Venu de Bordeaux, Khali est un artiste à suivre de très près. Et la sortie surprise de son dernier EP Le tournesol l’a confirmé. Sa plus grande force réside dans sa voix atypique. Elle lui permet de jouer avec la mélodie tout en maîtrisant sa propre identité musicale qui se veut expérimentale par l’innovation des sonorités explorées, que l’on n’associe pas forcément au rap initialement. Khali vise juste, tant sa mélancolie rend sa musique brillante. Sur « Anéantie », il dépeint ses regrets avec nostalgie et sensibilité sur une production qui porte ses maux avec légèreté. Le tournesol, qui fait suite à Palmer Wild Story sorti en 2019 contribue à le placer sur la carte des artistes à suivre de cette nouvelle génération. Streamez. 

Alfredo – Freddie Gibbs & The Alchemist (10 morceaux – 35 minutes)

À COMPLÉTER:
• a. Résumez en deux phrases la page consacrée à Khali.
• b. Rédigez la suite de la page de critiques musicales à partir de sa dernière ligne.
Le matériel n'a aucun rapport avec la page.

DONNÉES FOURNIES:
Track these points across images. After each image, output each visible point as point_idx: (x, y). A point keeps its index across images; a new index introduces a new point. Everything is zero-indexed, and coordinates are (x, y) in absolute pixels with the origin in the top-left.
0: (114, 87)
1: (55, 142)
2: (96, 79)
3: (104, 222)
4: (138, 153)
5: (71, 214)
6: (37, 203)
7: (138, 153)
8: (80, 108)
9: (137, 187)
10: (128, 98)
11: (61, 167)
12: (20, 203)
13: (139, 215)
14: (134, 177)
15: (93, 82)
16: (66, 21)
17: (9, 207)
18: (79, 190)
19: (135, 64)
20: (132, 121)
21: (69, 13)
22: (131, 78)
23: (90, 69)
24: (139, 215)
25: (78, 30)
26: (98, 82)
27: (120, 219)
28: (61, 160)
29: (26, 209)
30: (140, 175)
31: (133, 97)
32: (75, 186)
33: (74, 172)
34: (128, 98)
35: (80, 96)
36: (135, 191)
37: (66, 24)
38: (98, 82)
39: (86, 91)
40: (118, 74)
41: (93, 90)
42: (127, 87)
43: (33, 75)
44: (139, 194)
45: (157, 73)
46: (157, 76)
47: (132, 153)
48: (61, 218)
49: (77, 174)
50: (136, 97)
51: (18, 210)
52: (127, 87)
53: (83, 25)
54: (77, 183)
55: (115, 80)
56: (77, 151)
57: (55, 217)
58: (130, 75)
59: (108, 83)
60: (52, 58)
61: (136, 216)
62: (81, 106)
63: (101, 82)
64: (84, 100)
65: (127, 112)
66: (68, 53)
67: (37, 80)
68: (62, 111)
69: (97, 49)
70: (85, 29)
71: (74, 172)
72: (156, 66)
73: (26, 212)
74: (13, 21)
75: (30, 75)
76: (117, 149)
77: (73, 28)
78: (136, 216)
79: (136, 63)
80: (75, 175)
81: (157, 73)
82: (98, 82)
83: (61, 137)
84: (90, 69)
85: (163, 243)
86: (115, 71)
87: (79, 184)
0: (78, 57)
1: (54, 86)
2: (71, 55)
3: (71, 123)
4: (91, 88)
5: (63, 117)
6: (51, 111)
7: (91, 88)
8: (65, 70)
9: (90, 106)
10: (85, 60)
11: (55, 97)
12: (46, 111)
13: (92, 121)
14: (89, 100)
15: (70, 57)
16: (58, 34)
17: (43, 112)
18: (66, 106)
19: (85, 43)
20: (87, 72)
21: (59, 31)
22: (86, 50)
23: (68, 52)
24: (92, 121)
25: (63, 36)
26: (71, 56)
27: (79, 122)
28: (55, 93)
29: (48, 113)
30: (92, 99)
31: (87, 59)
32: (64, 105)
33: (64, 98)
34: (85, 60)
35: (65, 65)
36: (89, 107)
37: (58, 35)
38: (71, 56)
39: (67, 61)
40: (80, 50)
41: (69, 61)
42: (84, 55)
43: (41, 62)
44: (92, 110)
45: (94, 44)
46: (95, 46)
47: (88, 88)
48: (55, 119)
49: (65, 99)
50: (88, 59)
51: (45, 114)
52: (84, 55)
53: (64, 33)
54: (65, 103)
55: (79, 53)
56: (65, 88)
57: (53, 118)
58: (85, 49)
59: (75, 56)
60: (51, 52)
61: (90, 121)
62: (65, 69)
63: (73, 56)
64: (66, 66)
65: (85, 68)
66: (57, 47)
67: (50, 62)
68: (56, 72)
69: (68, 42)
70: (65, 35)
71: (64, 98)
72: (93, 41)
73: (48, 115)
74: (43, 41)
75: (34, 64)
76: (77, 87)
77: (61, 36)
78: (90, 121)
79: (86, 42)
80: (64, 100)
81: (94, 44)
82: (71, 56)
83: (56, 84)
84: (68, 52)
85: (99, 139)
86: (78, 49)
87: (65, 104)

RÉPONSES:
• a. Originaire de Bordeaux, Khali a confirmé son talent avec la sortie surprise de l'EP Le tournesol, qui fait suite à Palmer Wild Story paru en 2019. Sa force tient à sa voix atypique, à sa mélancolie et à des sonorités expérimentales qu'on n'associe pas forcément au rap, comme sur « Anéantie », où il dépeint ses regrets avec nostalgie et sensibilité.

• b.
Avec ces 10 titres, Alfredo possède pile les critères pour intégrer notre liste. Freddie Gibbs propose des albums toujours pertinents qui se révèlent être de véritables pépites, de purs concentrés de coolitude hip-hop. Cette année, il fait équipe avec le légendaire producteur The Alchemist pour l’album Alfredo, en compagnie des guests Tyler The Creator, Rick Ross sans oublier ses fidèles amis de Griselda Records, Conway et Benny The Butcher. L’album, rempli de samples soul jazz des années 70’, est concis mais riche en sonorités diverses et terriblement accrocheur. La science du collage de The Alchemist associé au flow ravageur de Freddie Gibbs nous amène à un album quasi parfait.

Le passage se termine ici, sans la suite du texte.